La "teoría de los merecimientos" resulta irremediablemente ineficaz para entender el mundo que nos rodea. Merecer está íntimamente ligado con "hacer méritos". El sólo hecho de suponer que nos merecemos acceder a tal o cual cosa, por haber hecho los méritos suficientes para lograrlo, es un razonamiento que me remite al candor de los niños con mejillas sonrojadas.
¿Qué extraña fuerza se ha apoderado de las generaciones recientes para que crecieran, vivieran y murieran con la convicción de que alguien les va a reconocer lo que han hecho por el beneficio de sus semejantes? Avísenle de mi parte a esos timoratos que el mundo es un lugar sórdido, intolerante y cruel, en el cual predomina "la ley del más fuerte", en el cual hay que abrirse paso para sobrevivir, porque de lo contrario te pasan por encima.

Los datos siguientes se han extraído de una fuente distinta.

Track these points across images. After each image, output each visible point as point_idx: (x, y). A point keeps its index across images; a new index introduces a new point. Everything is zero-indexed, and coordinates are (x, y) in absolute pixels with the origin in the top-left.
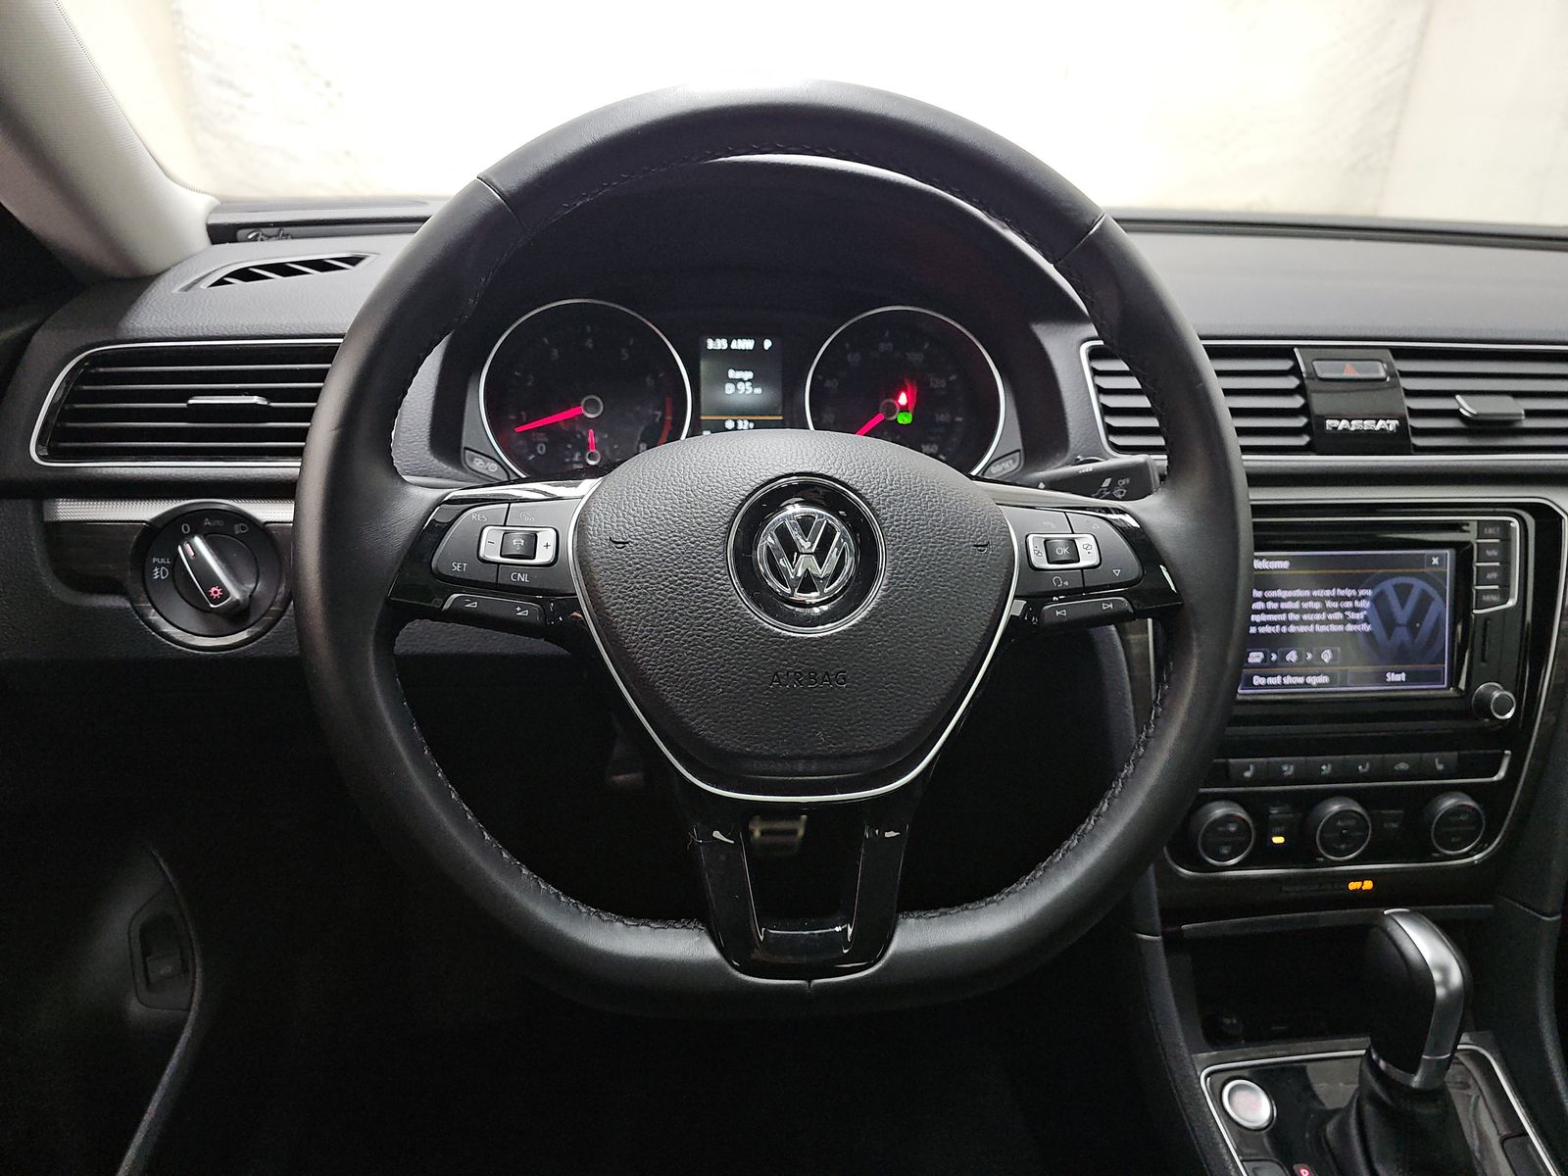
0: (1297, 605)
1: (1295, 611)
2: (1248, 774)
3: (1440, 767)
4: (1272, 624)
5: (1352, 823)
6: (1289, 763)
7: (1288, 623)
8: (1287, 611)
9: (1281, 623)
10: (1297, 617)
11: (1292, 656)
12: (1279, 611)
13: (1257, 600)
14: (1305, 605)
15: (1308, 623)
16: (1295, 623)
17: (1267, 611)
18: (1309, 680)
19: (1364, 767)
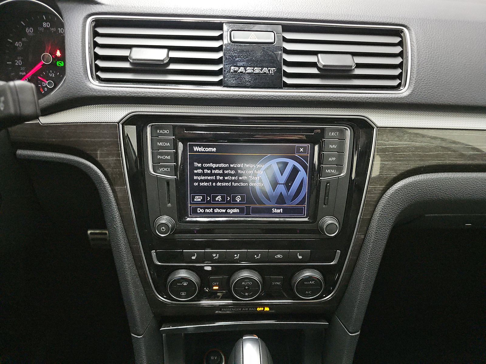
0: (221, 172)
1: (220, 175)
2: (193, 258)
3: (300, 257)
4: (207, 181)
5: (250, 283)
6: (216, 253)
7: (216, 181)
8: (216, 175)
9: (212, 181)
10: (221, 178)
11: (219, 198)
12: (211, 175)
13: (198, 168)
14: (226, 172)
15: (228, 181)
16: (220, 181)
17: (204, 174)
18: (229, 211)
19: (257, 256)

Todos, en algún momento de nuestras vidas, creímos que merecíamos tener mejores condiciones de trabajo, de salud, o vivienda. Tal creencia es natural, y propia del ser humano en sus etapas de formación y desarrollo. Ahora bien, mantener ese modo de pensar en la vida adulta sólo provoca resentimiento e frustración. La persona al poco tiempo se da cuenta de que lo que hace no es valorado y tenido en cuenta, y ello la lleva a pensar que "merece" ser conceptuado de otra manera. Pues bien, bienvenidos al mundo real, injusto por naturaleza: nadie merece nada, las migajas de la providencia y del azar se reparten de un modo tan inexplicable como esquivo.